He said there was no fire in the home when he left.
Weisheit explained from the witness stand that he wanted to get away for only a day or two to escape the stressful situation at home.
He was picked up hours later after authorities tracked his OnStar-equipped Camaro using the assistance of OnStar employees.
Throughout the trial the issue of railroad flares found in close proximity to Caleb Lynch was discussed frequently.
The child’s charred remains were found with a flare stuffed into his underwear, and several flare fragments were found under his body after the fire was extinguished.
Alyssa Lynch’s body was found in what had been a closet of the home.
Weisheit said he had brought the flares into the home, but had not given them to the child or come into contact with them at the time of the fire.

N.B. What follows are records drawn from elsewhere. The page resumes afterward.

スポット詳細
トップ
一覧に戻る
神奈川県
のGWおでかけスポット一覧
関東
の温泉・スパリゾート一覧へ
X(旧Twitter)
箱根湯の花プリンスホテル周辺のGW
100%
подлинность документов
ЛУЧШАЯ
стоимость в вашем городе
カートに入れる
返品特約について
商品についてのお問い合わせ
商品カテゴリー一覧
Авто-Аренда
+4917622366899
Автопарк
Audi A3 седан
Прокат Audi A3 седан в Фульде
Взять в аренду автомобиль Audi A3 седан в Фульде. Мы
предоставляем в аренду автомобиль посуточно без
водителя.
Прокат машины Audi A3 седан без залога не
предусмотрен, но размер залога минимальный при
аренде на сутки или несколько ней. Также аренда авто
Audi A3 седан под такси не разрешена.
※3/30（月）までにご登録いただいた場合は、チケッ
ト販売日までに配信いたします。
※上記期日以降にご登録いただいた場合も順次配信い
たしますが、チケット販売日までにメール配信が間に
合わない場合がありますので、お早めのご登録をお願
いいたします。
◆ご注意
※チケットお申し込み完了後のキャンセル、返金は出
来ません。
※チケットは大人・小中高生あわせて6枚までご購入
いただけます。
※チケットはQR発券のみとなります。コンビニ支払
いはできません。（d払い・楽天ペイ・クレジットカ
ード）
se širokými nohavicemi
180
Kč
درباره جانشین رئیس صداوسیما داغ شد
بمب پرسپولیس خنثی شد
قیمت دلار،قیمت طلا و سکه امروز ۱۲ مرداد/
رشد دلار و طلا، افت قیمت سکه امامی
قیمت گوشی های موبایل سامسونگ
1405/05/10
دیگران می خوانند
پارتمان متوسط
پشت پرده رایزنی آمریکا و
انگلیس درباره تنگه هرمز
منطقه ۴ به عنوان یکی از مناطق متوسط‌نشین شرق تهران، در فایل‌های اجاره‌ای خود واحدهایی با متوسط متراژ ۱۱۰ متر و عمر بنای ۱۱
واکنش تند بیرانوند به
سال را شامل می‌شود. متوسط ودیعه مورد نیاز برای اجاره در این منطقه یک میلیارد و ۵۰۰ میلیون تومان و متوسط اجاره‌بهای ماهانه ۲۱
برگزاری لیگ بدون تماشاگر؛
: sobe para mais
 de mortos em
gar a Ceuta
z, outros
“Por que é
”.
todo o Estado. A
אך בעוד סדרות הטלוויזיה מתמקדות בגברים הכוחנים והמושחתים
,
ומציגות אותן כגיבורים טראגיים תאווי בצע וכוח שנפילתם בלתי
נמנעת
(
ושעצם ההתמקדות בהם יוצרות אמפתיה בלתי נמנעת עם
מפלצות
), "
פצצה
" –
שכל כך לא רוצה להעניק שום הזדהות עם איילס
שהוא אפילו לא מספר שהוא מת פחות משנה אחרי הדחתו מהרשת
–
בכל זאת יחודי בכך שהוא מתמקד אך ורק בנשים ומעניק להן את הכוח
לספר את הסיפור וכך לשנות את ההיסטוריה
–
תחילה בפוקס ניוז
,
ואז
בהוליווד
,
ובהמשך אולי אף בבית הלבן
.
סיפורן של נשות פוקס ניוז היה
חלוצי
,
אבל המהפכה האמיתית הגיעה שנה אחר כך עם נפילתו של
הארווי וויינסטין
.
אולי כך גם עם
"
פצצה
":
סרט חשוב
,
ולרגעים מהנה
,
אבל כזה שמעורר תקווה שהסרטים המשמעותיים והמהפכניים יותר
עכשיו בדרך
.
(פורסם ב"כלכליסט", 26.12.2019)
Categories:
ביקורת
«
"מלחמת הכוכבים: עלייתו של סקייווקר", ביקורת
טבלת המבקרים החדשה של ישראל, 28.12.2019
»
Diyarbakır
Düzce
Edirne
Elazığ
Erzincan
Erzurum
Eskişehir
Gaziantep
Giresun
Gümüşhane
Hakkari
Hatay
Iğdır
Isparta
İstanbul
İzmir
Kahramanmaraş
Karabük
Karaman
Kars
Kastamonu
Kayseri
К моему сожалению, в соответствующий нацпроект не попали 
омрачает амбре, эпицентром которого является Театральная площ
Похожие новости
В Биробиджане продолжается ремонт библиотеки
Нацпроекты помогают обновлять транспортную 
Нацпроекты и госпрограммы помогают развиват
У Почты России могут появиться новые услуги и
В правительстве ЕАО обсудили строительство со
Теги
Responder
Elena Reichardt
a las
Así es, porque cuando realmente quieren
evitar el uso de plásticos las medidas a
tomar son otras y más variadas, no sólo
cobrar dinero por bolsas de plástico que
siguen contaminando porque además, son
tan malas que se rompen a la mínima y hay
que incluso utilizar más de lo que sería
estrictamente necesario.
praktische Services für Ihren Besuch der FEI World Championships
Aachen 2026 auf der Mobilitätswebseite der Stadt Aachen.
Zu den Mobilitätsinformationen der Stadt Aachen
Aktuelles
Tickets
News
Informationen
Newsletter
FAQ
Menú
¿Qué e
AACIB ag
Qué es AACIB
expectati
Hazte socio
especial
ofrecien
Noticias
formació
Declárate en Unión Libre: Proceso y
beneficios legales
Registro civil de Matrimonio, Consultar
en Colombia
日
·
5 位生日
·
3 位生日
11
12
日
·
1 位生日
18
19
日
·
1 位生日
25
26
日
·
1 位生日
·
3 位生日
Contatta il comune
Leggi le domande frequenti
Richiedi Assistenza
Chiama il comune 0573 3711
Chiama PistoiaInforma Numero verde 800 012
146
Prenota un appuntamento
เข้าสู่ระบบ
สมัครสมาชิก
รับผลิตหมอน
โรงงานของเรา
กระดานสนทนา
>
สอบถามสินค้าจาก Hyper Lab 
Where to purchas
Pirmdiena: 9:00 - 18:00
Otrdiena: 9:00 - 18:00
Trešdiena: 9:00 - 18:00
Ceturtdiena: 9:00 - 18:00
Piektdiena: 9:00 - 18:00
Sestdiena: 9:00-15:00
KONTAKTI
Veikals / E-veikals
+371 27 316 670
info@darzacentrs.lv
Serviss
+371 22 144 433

During his testimony, Weisheit said the flares were possibly placed near the boy’s body by first responders in an effort to “stage” a fabricated scene.
While McDaniel has said Caleb Lynch was possibly playing with the flares, and that is why they were found next to his body, Schutte said during closing arguments Tuesday morning, “It is not physically possible that he put those flares there. We know Caleb didn’t' do it. He's 5 years old. He couldn't move.”
Weisheit not only denied setting the fire himself, he said he didn’t believe the fire was intentionally set at all.
He told the court, he believed it was his own faulty electrical work that caused the blaze.
Schutte said it was absurd for Weisheit to have suggested the home somehow went up in flames on its own at the same time he had hog-tied Caleb Lynch. Weisheit removed all his own belongings from the home, including more than $4,000 in cash, and was taken into custody after a vehicular pursuit that exceeded speeds of 100 mph and ended in Covington, Ky., where he was apprehended.